The comparison worth making isn't between today and yesterday. It is between today and what could be. That comparison is truly distressing, which might explain why we don't make it.

LaVonne Neff 2-15-2012
Der Mammon und sein Sklave. Holzstich.via Wiki Commons, http://bit.ly/zom5Df.

Der Mammon und sein Sklave. Holzstich, 1896 via Wiki Commons, http://bit.ly/zom5Df.

Tuesday's New York Times carried a thought-provoking op-ed by David Brooks called "The Materialist Fallacy." I recommend that you read it: it's only 764 words long. Brooks argues that "in the half-century between 1962 and the present, America has become more prosperous, peaceful and fair, but the social fabric has deteriorated." This is not just because of job loss (the liberal explanation) or government intrusiveness (the libertarian explanation) or "the abandonment of traditional bourgeois norms" (the neo-conservative explanation).

It has more to do with declining social context and social capital, says Brooks, who never met a financial capitalist he didn't like. He really likes Charles Murray's new book, however: Coming Apart: The State of White America, 1960-2010. (If you're not up for the 416-page book, you might want to read Brooks's January 30 column in praise of it.) Both authors worry about nefarious social forces that are driving a wedge between rich and poor, productive and non-productive, law-abiding and outlaws.

Brooks is partly right, and so are his critics. Yes, there's a rip in our social fabric. Yes, it is caused or made worse by job loss, ill-advised government programs, and shifting (or abandoned) values. Yes, it diminishes social capital and impoverishes social context.
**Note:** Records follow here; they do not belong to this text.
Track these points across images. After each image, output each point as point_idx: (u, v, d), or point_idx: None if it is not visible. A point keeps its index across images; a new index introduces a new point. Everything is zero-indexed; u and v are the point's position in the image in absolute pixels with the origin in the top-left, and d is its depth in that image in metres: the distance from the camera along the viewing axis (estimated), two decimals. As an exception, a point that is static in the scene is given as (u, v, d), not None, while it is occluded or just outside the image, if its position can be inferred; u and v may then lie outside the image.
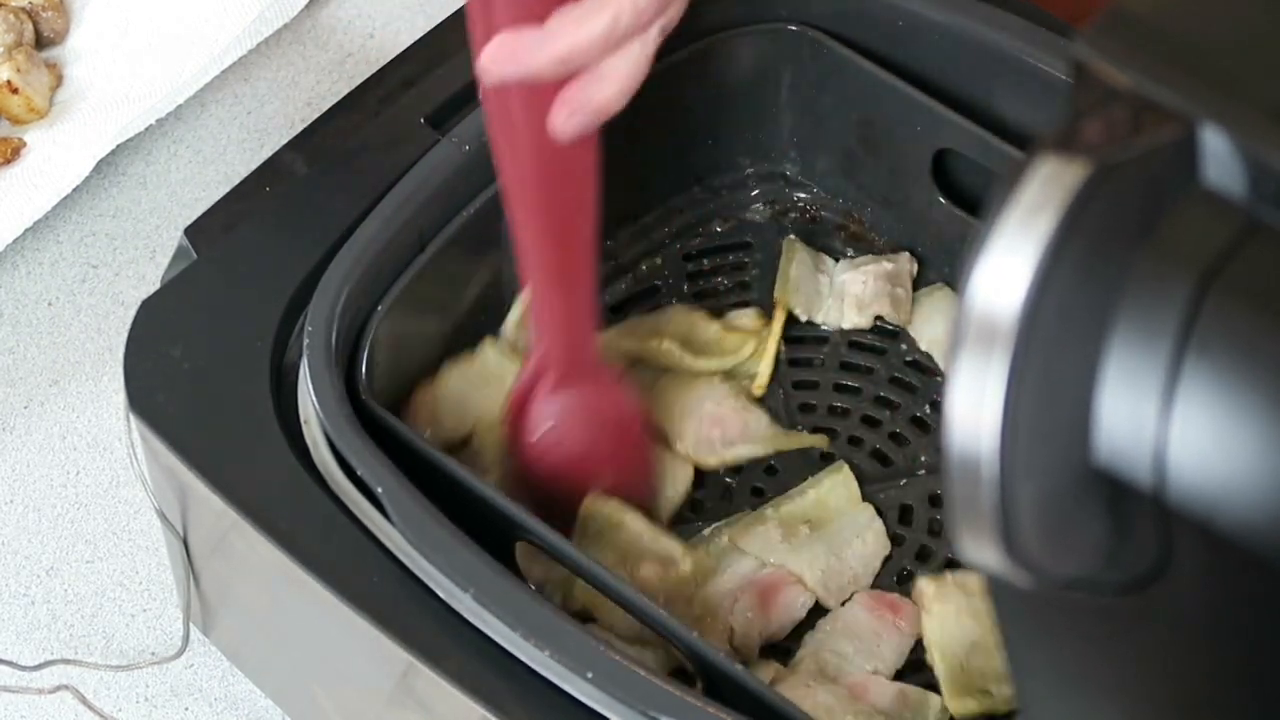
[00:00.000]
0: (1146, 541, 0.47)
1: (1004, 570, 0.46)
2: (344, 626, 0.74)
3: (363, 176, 0.84)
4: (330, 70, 1.06)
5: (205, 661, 0.87)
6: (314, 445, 0.77)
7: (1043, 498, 0.45)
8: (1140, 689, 0.53)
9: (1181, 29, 0.47)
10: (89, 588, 0.90)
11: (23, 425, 0.95)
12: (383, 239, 0.81)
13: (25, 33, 1.04)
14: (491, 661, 0.71)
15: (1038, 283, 0.43)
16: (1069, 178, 0.44)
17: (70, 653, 0.88)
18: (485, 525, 0.75)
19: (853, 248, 0.93)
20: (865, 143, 0.91)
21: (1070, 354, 0.45)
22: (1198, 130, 0.45)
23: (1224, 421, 0.44)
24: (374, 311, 0.81)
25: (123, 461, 0.93)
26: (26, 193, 0.99)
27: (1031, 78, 0.84)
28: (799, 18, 0.89)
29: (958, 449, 0.45)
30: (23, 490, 0.93)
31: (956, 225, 0.89)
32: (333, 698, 0.82)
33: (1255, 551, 0.44)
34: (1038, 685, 0.56)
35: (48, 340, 0.98)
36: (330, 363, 0.77)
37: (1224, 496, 0.44)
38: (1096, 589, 0.49)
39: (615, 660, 0.69)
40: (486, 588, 0.71)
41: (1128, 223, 0.45)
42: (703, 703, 0.68)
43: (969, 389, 0.44)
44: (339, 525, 0.75)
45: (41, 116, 1.03)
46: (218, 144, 1.04)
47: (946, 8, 0.86)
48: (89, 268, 1.00)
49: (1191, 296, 0.44)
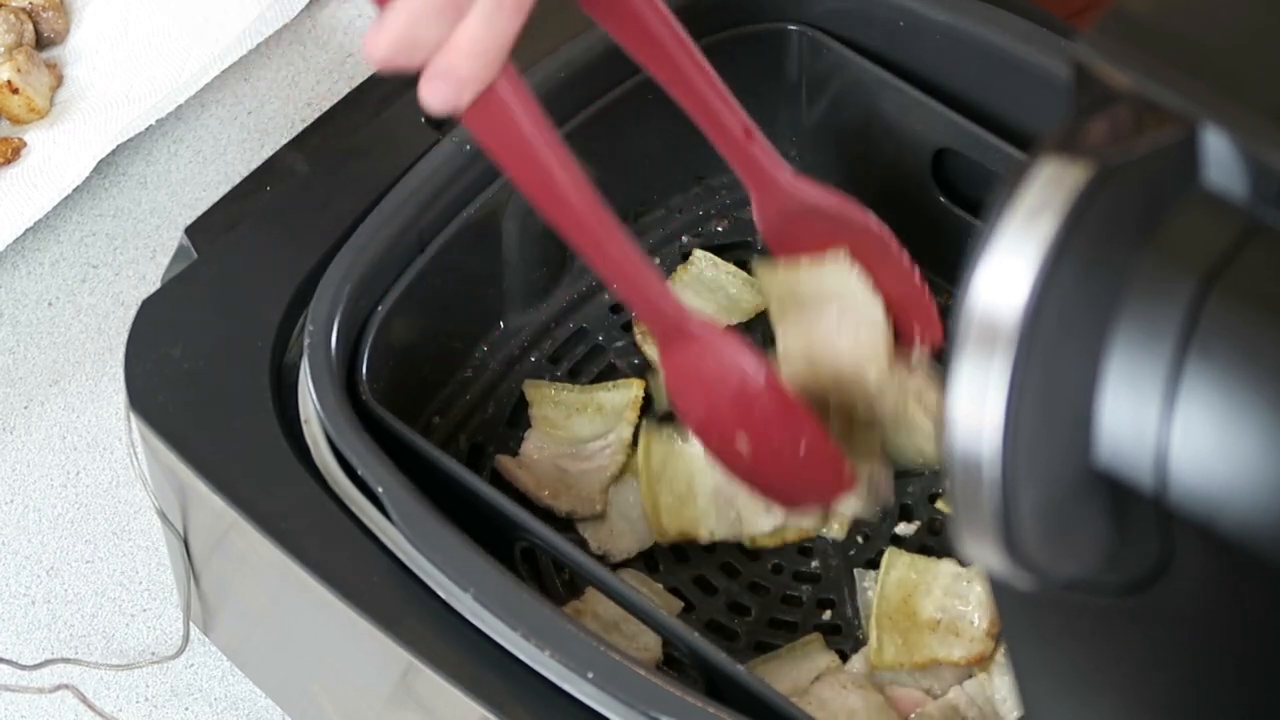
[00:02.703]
0: (1147, 543, 0.47)
1: (1005, 571, 0.46)
2: (344, 626, 0.74)
3: (363, 176, 0.84)
4: (330, 70, 1.06)
5: (205, 661, 0.87)
6: (314, 445, 0.77)
7: (1044, 499, 0.45)
8: (1141, 689, 0.53)
9: (1182, 29, 0.46)
10: (89, 588, 0.90)
11: (23, 425, 0.95)
12: (383, 239, 0.81)
13: (25, 33, 1.04)
14: (491, 661, 0.71)
15: (1039, 284, 0.43)
16: (1070, 179, 0.44)
17: (70, 652, 0.88)
18: (485, 525, 0.75)
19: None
20: (865, 143, 0.91)
21: (1072, 356, 0.45)
22: (1199, 131, 0.45)
23: (1225, 423, 0.44)
24: (374, 311, 0.81)
25: (123, 461, 0.93)
26: (26, 193, 0.99)
27: (1031, 78, 0.84)
28: (799, 18, 0.89)
29: (959, 450, 0.45)
30: (23, 490, 0.93)
31: (956, 225, 0.89)
32: (333, 698, 0.82)
33: (1256, 554, 0.44)
34: (1039, 685, 0.56)
35: (48, 340, 0.98)
36: (330, 363, 0.77)
37: (1225, 499, 0.44)
38: (1097, 590, 0.49)
39: (615, 660, 0.69)
40: (486, 588, 0.71)
41: (1129, 224, 0.45)
42: (703, 703, 0.68)
43: (970, 390, 0.44)
44: (339, 525, 0.75)
45: (41, 116, 1.03)
46: (218, 144, 1.04)
47: (946, 8, 0.86)
48: (89, 268, 1.00)
49: (1193, 298, 0.44)
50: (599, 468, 0.85)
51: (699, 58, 0.78)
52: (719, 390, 0.77)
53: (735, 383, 0.77)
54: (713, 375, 0.77)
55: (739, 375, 0.77)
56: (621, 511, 0.84)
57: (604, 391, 0.87)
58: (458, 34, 0.67)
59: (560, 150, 0.72)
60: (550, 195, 0.73)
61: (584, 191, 0.73)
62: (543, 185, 0.73)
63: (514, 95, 0.70)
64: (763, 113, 0.91)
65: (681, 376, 0.77)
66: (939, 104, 0.86)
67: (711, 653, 0.72)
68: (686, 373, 0.77)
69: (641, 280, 0.76)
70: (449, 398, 0.87)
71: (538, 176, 0.72)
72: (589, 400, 0.87)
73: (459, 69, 0.67)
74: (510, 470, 0.85)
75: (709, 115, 0.80)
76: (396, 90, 0.88)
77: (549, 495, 0.84)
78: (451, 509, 0.73)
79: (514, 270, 0.87)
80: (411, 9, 0.66)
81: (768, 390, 0.77)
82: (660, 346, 0.78)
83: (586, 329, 0.90)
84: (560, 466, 0.85)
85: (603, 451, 0.86)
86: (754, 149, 0.81)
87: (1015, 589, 0.47)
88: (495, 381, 0.88)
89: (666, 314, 0.77)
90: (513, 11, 0.67)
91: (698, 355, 0.77)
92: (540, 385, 0.88)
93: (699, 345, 0.77)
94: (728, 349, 0.77)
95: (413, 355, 0.84)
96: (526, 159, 0.72)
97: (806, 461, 0.79)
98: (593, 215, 0.74)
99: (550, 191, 0.73)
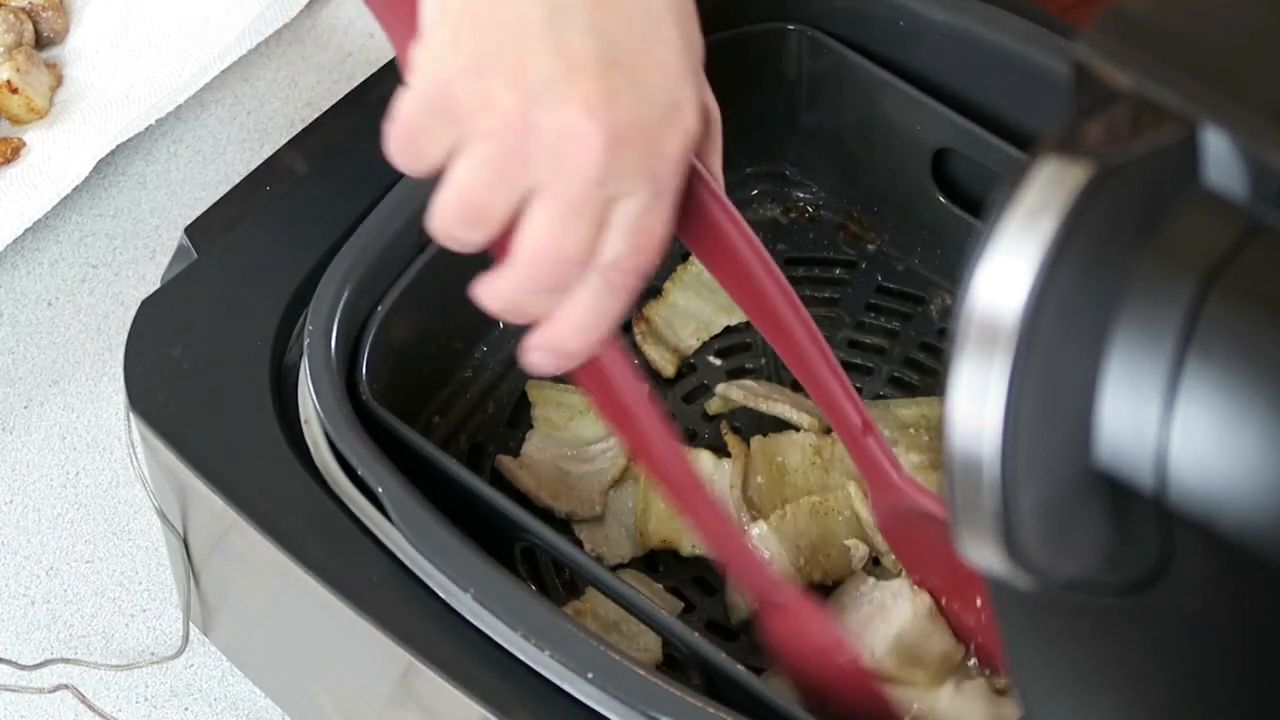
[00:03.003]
0: (1147, 543, 0.47)
1: (1005, 571, 0.46)
2: (344, 626, 0.74)
3: (363, 176, 0.84)
4: (330, 70, 1.06)
5: (205, 661, 0.87)
6: (314, 445, 0.77)
7: (1044, 500, 0.45)
8: (1141, 690, 0.53)
9: (1182, 29, 0.46)
10: (89, 588, 0.90)
11: (23, 425, 0.95)
12: (383, 239, 0.81)
13: (25, 33, 1.04)
14: (491, 661, 0.71)
15: (1039, 284, 0.43)
16: (1071, 179, 0.44)
17: (70, 652, 0.88)
18: (485, 525, 0.75)
19: (852, 248, 0.93)
20: (865, 143, 0.91)
21: (1072, 356, 0.45)
22: (1199, 131, 0.45)
23: (1225, 423, 0.44)
24: (374, 311, 0.81)
25: (123, 461, 0.93)
26: (26, 193, 0.99)
27: (1031, 78, 0.84)
28: (799, 18, 0.89)
29: (959, 450, 0.45)
30: (23, 490, 0.93)
31: (956, 225, 0.89)
32: (333, 698, 0.82)
33: (1256, 554, 0.44)
34: (1039, 685, 0.56)
35: (48, 340, 0.98)
36: (330, 363, 0.77)
37: (1225, 499, 0.44)
38: (1097, 590, 0.49)
39: (615, 660, 0.69)
40: (486, 588, 0.71)
41: (1129, 224, 0.45)
42: (703, 703, 0.68)
43: (970, 391, 0.44)
44: (339, 525, 0.75)
45: (41, 116, 1.03)
46: (218, 144, 1.04)
47: (946, 8, 0.86)
48: (89, 268, 1.00)
49: (1193, 298, 0.44)
50: (600, 470, 0.85)
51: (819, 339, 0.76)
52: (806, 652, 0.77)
53: (819, 649, 0.77)
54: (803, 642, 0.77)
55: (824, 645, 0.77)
56: (619, 517, 0.84)
57: None
58: (566, 309, 0.66)
59: (653, 411, 0.73)
60: (645, 452, 0.74)
61: (676, 455, 0.74)
62: (636, 441, 0.74)
63: (614, 363, 0.71)
64: (763, 113, 0.91)
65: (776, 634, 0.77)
66: (939, 104, 0.86)
67: (711, 653, 0.72)
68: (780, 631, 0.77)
69: (734, 545, 0.76)
70: (449, 398, 0.87)
71: (632, 433, 0.74)
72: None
73: (564, 345, 0.67)
74: (511, 470, 0.85)
75: (828, 402, 0.77)
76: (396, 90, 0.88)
77: (549, 496, 0.84)
78: (451, 509, 0.73)
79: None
80: (518, 279, 0.65)
81: (848, 662, 0.77)
82: (760, 605, 0.77)
83: (586, 329, 0.90)
84: (561, 468, 0.85)
85: (604, 454, 0.86)
86: (869, 443, 0.79)
87: (1015, 589, 0.47)
88: (495, 381, 0.88)
89: (761, 582, 0.77)
90: (622, 293, 0.66)
91: (791, 621, 0.77)
92: (543, 386, 0.88)
93: (789, 615, 0.77)
94: (815, 620, 0.77)
95: (413, 355, 0.84)
96: (623, 416, 0.73)
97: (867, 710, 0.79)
98: (685, 477, 0.75)
99: (645, 449, 0.74)
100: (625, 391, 0.72)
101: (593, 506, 0.84)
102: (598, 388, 0.72)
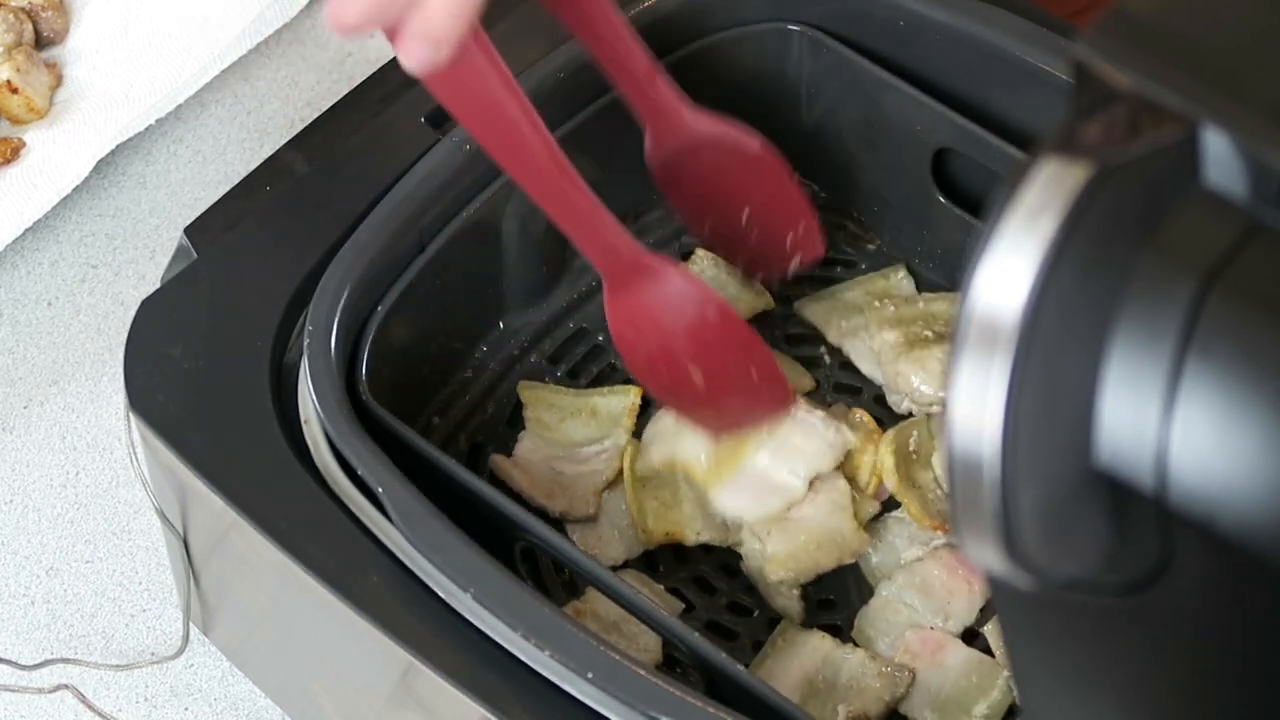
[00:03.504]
0: (1147, 543, 0.47)
1: (1005, 571, 0.46)
2: (344, 626, 0.74)
3: (363, 176, 0.84)
4: (330, 70, 1.06)
5: (205, 661, 0.87)
6: (314, 445, 0.77)
7: (1044, 500, 0.45)
8: (1141, 690, 0.53)
9: (1182, 29, 0.46)
10: (89, 588, 0.90)
11: (23, 425, 0.95)
12: (383, 239, 0.81)
13: (25, 33, 1.04)
14: (491, 661, 0.71)
15: (1039, 284, 0.43)
16: (1071, 179, 0.44)
17: (70, 652, 0.88)
18: (485, 525, 0.75)
19: (852, 248, 0.93)
20: (865, 143, 0.91)
21: (1072, 356, 0.45)
22: (1199, 131, 0.45)
23: (1225, 423, 0.44)
24: (374, 311, 0.81)
25: (123, 461, 0.93)
26: (26, 193, 0.99)
27: (1031, 78, 0.84)
28: (799, 18, 0.89)
29: (959, 450, 0.45)
30: (23, 490, 0.93)
31: (956, 225, 0.89)
32: (333, 698, 0.82)
33: (1256, 554, 0.44)
34: (1039, 685, 0.56)
35: (48, 340, 0.98)
36: (330, 363, 0.77)
37: (1225, 499, 0.44)
38: (1097, 590, 0.49)
39: (615, 660, 0.69)
40: (486, 588, 0.71)
41: (1129, 224, 0.45)
42: (703, 703, 0.68)
43: (971, 391, 0.44)
44: (339, 525, 0.75)
45: (41, 116, 1.03)
46: (218, 144, 1.04)
47: (946, 8, 0.86)
48: (89, 268, 1.00)
49: (1193, 298, 0.44)
50: (594, 471, 0.85)
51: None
52: (675, 321, 0.78)
53: (692, 311, 0.78)
54: (669, 307, 0.78)
55: (696, 303, 0.78)
56: (612, 519, 0.84)
57: (599, 396, 0.87)
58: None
59: (525, 102, 0.74)
60: (516, 147, 0.75)
61: (548, 141, 0.75)
62: (510, 137, 0.74)
63: (481, 49, 0.72)
64: (763, 113, 0.91)
65: (633, 314, 0.78)
66: (939, 104, 0.86)
67: (711, 653, 0.72)
68: (639, 309, 0.78)
69: (598, 220, 0.78)
70: (449, 398, 0.87)
71: (506, 130, 0.74)
72: (584, 404, 0.87)
73: (435, 28, 0.68)
74: (505, 470, 0.85)
75: (611, 54, 0.80)
76: (396, 90, 0.88)
77: (543, 496, 0.84)
78: (451, 509, 0.73)
79: (513, 270, 0.87)
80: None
81: (723, 317, 0.78)
82: (608, 289, 0.79)
83: (586, 329, 0.90)
84: (555, 468, 0.85)
85: (598, 456, 0.86)
86: (656, 86, 0.82)
87: (1015, 589, 0.47)
88: (495, 382, 0.88)
89: (621, 251, 0.78)
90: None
91: (654, 289, 0.78)
92: (534, 387, 0.88)
93: (657, 278, 0.78)
94: (682, 279, 0.79)
95: (412, 355, 0.84)
96: (494, 113, 0.73)
97: (758, 384, 0.79)
98: (555, 163, 0.75)
99: (517, 144, 0.74)
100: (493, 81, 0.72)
101: (587, 507, 0.84)
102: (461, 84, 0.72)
But also, Mr Brooks, and perhaps fundamentally, our decaying social fabric is the direct result of our enthusiastic worship of Mammon--the love of money that is the root of all evil (1 Timothy 6:10).

I don't need to remind anybody about rapacious financiers, bloated CEOs, unscrupulous lobbyists, and corrupt politicians. But there were plenty of those in the 1890s and the 1920s, and, as Brooks points out, the social fabric still stayed more or less intact back then. Even two World Wars and a Great Depression didn't unravel it. People still finished school, still got jobs, and still got married before having children, if not always before getting pregnant. Why did things start to break down in the 60s?